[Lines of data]

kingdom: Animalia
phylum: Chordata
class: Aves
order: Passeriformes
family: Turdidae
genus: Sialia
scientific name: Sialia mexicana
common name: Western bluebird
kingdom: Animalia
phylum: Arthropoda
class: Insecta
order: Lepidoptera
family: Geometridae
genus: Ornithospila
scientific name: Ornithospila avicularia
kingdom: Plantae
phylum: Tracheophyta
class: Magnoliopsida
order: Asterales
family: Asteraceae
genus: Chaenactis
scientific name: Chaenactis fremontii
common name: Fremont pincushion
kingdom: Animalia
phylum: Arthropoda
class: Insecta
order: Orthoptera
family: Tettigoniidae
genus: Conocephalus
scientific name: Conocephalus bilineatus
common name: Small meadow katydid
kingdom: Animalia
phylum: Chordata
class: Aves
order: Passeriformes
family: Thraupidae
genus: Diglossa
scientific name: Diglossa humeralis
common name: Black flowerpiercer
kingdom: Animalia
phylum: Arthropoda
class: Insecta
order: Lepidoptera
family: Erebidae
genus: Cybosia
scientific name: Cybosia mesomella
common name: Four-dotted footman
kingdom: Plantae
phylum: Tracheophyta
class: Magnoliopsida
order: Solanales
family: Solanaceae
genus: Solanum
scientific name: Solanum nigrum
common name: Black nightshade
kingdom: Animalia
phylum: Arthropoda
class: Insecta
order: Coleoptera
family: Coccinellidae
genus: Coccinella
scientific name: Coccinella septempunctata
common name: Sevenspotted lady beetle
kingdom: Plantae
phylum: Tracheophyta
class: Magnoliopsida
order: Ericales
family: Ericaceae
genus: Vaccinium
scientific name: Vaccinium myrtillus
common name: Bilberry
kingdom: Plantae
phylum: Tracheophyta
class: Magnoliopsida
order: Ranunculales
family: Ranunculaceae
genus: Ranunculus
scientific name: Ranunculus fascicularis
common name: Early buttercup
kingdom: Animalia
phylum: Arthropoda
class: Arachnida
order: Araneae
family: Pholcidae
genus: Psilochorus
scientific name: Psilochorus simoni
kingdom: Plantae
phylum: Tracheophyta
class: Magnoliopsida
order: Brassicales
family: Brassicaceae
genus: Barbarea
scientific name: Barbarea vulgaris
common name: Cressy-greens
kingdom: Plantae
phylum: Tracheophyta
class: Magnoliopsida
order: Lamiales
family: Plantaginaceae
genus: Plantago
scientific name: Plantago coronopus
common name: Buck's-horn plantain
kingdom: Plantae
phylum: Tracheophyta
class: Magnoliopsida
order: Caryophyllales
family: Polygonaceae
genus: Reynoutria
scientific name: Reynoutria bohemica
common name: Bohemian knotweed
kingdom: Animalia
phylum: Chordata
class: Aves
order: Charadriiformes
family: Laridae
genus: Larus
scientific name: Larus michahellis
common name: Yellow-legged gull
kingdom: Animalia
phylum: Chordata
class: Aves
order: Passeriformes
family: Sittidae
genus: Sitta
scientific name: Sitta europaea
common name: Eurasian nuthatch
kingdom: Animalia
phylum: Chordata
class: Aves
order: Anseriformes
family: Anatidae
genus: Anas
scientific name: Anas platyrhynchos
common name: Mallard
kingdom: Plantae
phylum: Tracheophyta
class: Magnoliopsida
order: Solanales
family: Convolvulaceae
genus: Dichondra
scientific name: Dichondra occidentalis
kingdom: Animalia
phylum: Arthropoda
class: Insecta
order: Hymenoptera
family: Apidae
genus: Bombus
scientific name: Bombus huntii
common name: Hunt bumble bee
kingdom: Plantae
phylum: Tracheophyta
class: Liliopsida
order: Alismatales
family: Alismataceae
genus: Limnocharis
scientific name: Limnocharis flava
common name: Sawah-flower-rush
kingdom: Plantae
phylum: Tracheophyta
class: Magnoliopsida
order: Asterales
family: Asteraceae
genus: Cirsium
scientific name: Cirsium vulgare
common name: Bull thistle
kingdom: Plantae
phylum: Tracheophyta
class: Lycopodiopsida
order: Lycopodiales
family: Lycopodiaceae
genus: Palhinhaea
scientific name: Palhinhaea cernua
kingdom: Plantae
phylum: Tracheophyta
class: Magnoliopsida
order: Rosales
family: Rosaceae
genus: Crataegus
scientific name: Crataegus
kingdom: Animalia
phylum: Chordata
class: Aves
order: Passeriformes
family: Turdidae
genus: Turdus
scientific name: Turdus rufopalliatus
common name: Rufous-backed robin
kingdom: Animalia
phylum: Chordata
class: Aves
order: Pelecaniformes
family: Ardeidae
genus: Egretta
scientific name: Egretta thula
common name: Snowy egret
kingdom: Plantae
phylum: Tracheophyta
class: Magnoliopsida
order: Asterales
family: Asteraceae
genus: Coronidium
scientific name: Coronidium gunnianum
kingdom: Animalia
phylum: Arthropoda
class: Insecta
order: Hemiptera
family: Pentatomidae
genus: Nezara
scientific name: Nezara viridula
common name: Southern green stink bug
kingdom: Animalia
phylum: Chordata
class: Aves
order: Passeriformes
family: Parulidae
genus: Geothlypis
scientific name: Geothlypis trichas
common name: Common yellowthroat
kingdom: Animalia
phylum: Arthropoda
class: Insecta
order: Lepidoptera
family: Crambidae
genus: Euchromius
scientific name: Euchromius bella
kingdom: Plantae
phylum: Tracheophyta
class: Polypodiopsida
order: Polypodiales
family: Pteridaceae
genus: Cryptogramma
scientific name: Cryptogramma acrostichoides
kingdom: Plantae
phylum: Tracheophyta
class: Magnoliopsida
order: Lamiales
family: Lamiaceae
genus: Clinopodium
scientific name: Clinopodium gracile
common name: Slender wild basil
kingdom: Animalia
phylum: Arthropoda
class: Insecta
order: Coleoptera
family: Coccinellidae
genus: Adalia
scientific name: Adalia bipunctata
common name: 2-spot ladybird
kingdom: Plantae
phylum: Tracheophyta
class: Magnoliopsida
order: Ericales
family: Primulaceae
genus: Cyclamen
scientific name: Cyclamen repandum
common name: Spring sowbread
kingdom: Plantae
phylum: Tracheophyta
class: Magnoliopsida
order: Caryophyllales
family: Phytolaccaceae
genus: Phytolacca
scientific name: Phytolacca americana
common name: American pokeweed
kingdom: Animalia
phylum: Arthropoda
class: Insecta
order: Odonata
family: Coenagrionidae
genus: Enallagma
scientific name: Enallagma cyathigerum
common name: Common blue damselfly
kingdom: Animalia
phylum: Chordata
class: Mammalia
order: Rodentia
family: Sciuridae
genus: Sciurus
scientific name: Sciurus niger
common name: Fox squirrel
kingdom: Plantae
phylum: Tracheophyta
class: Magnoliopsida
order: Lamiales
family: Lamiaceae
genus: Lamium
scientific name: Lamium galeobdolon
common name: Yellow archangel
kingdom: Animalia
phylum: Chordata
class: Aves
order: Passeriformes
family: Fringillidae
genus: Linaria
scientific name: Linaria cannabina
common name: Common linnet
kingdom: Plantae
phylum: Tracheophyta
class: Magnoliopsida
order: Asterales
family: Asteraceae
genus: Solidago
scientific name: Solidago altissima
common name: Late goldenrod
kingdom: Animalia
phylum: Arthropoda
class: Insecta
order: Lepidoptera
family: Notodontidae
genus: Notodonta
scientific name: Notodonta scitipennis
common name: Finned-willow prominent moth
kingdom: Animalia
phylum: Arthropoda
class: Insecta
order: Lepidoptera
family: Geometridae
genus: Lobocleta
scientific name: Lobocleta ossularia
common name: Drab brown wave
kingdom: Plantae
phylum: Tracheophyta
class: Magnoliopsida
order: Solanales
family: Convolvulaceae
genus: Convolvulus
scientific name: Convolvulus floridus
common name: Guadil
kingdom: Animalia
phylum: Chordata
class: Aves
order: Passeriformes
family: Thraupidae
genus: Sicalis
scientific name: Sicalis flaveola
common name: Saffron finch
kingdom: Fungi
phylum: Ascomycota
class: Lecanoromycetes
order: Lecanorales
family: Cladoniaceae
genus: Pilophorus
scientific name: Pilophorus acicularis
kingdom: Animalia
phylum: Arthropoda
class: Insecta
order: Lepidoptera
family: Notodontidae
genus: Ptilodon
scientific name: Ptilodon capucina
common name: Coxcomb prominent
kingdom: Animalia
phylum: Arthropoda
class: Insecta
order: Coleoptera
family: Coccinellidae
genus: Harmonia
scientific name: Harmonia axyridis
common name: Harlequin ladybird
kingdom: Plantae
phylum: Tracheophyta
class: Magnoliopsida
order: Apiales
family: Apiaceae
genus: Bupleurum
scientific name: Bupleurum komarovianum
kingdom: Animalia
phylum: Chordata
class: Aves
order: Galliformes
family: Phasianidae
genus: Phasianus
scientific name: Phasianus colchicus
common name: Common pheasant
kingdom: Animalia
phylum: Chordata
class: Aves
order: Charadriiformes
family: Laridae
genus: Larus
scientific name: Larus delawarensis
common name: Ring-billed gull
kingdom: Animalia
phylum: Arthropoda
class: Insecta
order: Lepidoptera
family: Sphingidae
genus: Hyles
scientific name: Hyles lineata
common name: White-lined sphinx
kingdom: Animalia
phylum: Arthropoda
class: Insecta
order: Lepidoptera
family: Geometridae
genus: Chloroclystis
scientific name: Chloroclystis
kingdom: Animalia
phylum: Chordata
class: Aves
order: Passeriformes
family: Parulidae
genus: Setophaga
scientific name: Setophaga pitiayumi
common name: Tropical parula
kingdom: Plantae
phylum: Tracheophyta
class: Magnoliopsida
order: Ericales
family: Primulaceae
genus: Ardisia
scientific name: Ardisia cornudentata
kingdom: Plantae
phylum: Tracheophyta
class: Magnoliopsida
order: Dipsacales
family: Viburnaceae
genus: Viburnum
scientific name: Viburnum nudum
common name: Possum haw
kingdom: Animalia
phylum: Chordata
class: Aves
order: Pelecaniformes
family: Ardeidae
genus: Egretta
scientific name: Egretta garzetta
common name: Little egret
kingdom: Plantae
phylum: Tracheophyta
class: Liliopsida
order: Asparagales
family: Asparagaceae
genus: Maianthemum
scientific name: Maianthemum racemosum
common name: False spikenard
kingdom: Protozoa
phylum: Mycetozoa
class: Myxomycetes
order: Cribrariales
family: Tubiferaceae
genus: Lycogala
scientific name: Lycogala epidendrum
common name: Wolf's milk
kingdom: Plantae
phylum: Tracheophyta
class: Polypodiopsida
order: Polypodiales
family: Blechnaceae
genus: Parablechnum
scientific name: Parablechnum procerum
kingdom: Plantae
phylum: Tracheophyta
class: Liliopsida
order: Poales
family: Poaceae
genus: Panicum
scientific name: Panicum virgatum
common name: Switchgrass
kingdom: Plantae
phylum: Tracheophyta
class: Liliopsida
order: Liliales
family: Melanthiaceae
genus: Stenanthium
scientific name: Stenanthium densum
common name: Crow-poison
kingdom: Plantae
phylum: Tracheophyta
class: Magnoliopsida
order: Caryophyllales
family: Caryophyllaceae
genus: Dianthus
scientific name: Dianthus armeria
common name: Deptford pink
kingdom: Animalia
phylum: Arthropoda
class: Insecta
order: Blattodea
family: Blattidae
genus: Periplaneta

**The request**
Please reproduce everything from the line containing "kingdom: Protozoa" down to the line containing "genus: Parablechnum", with both of those lines included and each line unchanged.

**Answer to the problem**
kingdom: Protozoa
phylum: Mycetozoa
class: Myxomycetes
order: Cribrariales
family: Tubiferaceae
genus: Lycogala
scientific name: Lycogala epidendrum
common name: Wolf's milk
kingdom: Plantae
phylum: Tracheophyta
class: Polypodiopsida
order: Polypodiales
family: Blechnaceae
genus: Parablechnum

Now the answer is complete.